After Coronavirus: Is Middle Management Becoming Obsolete?

Yes, this is one of those trick questions. You can find equal support for either side. No, middle managers will be more important than ever. Yes, with working from home becoming more of the norm and virtual teams, AI, and technology taking over, middle managers are redundant.

The real answer is that the role of middle managers is morphing into something else. The traditional middle manager spends time delegating work, conducting performance reviews, dealing with problem performance, reviewing the work of others, sitting in high level meetings, and playing intermediary between and among functional groups.

Now that people keep their own schedules, meet in person or virtually across all levels, share expertise on multiple teams, design their own workflow to accomplish measurable goals, and speak openly and freely with leaders, the traditional middle manager doesn’t have much to do. There are still plenty of hierarchical organizations that follow a strict chain of command where a “gatekeeper” manager is an important fixture. Yet during this health crisis, with many people working successfully from home—even in jobs where they were previously told that working from home was not feasible—a shake-up in roles is emerging.

There has been a paradigm shift where working from home is likely to become more of the norm and going into the office will be the exception. Organizations that quickly adapt will see stronger cultures—cultures that will be ready to face future crises and continuous change. Remote employees quickly learn technology and reengineer processes that cut through old bureaucracy. I have been seeing it daily. Remote workers are now taking communication risks that they never would have taken if they were at the office, where they may have had to follow rigid rules like “don’t ever send Tanya an email without going through me.” Remote workers, especially those balancing children at home, are thinking more clearly about efficiency. Managers are being forced to go with the flow of these new communication pathways as they now judge actions on results instead of rule-following.

Analytics are already proving (as predicted in an HBR article one year before Covid, Choudhury et al, 8/14/19) that working from home leads to higher productivity. Over the last two months, workers have found creative and innovative ways to get work done, learn on the job through technological resources, stay in touch, and live a more balanced life. They are not working less. What they have now is flexibility to get more and more work done—whether it is 9 to 5 or at 3:00 in the morning

In this reversed world, traditional managers are adopting new ways of managing: facilitating virtual meetings, holding one-on-one Zoom sessions, using technology to monitor tasks and performance, applying analytics to assess trends, measuring real outcomes (not whether I can physically see you working), conducting virtual interviews, reaching out to all levels of the organization as equals learning together, and navigating messages and decisions in new team situations.

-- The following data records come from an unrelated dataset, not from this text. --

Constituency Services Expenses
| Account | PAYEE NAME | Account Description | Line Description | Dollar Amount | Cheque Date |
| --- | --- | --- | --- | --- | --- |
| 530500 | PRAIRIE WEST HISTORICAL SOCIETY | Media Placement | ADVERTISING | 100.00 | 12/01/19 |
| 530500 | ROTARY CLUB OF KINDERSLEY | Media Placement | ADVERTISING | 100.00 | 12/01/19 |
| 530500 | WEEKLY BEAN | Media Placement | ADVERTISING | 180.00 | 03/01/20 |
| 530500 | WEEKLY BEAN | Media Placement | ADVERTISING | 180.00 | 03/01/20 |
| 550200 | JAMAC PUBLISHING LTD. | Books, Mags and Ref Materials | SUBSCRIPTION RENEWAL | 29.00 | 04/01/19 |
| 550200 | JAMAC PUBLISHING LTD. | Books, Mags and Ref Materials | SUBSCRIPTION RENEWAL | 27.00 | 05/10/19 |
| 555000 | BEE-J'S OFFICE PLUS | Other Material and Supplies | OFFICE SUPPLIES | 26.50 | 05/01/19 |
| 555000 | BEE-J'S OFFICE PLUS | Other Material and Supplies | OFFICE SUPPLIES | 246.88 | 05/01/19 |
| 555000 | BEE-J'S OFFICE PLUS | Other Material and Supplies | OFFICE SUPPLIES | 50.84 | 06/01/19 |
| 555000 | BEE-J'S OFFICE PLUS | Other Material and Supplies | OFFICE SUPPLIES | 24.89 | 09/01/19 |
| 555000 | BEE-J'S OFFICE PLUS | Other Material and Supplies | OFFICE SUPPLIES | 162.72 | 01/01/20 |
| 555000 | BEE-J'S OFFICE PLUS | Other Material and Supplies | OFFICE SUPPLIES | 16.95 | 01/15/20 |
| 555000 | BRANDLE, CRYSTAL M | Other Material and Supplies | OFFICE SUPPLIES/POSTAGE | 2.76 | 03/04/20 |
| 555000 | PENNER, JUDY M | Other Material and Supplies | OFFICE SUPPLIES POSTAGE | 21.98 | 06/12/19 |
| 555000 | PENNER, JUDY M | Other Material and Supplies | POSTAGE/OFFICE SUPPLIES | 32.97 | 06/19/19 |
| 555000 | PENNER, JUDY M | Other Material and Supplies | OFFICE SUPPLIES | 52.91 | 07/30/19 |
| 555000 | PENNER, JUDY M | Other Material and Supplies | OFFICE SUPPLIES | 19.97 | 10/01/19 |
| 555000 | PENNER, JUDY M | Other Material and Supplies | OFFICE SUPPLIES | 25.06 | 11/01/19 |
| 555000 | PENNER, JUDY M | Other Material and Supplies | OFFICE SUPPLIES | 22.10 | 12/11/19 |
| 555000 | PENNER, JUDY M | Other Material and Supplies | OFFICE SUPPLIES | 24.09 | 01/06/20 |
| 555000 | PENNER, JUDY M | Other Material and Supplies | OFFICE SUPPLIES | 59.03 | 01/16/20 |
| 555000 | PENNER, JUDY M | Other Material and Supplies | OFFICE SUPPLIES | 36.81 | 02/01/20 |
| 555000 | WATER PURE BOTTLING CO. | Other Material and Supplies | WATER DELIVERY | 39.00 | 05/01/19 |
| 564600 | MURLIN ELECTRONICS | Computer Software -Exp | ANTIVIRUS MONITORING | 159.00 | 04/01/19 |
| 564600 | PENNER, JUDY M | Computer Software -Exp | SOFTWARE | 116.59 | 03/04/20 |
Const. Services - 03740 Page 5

Prior to Covid, data was showing (joshbersin.com, 10/31/2019) that middle managers needed to become more like project managers or “team leads,” being equally skilled in demonstrating empathy, guidance, support, feedback, coaching, teaching, and overall orchestration. After Covid, the need for this shift is even greater. Dialogue—strong language skills—will be paramount in building trust and mutual respect. This seems ironic and almost counter-intuitive. The truth is that conducting meetings virtually actually requires more sophisticated verbal communication than working with people face-to-face. It requires more focus, more questions, increased testing of assumptions, the observation of subtle cues, and sensitivity to time-sensitive conversations.

With staff likely to be at home, in the office, and in distant locations, this new breed of management will carry the vision, track projects, initiate and sustain a positive culture, ensure results, and create team communities that are in sync. This requires top notch skills in platforms that improve processes, streamline data sources, and enable just-in-time communications across multiple levels and locations. These super managers need to be comfortable with moving targets and with infrastructures that support new ways to evaluate work. During this crisis, projects that used to take six months are getting done in two weeks. Rules requiring ten signoffs are being replaced with accountability measures that foster “just get it done well.”

What should we call this new manager: Team Advocate? Lead Partner? Division Coach? Lead Conductor? I do know that we have to define this role right now –complete with required characteristics, skills sets, talents, and training. Those left behind are going to struggle for several years as they try to right themselves and move into the age of “never normal again.”

Virginia Bianco-Mathis is a Partner at the Strategic Performance Group, a Senior Consultant at Oyster Organizational Development, and Chair of the Department of Management (Director of the Human Resources and Organization Development programs) at Marymount University. She is a thought leader whose work spans all aspects of human resources, and has deep experience in academia, consulting, and executive coaching.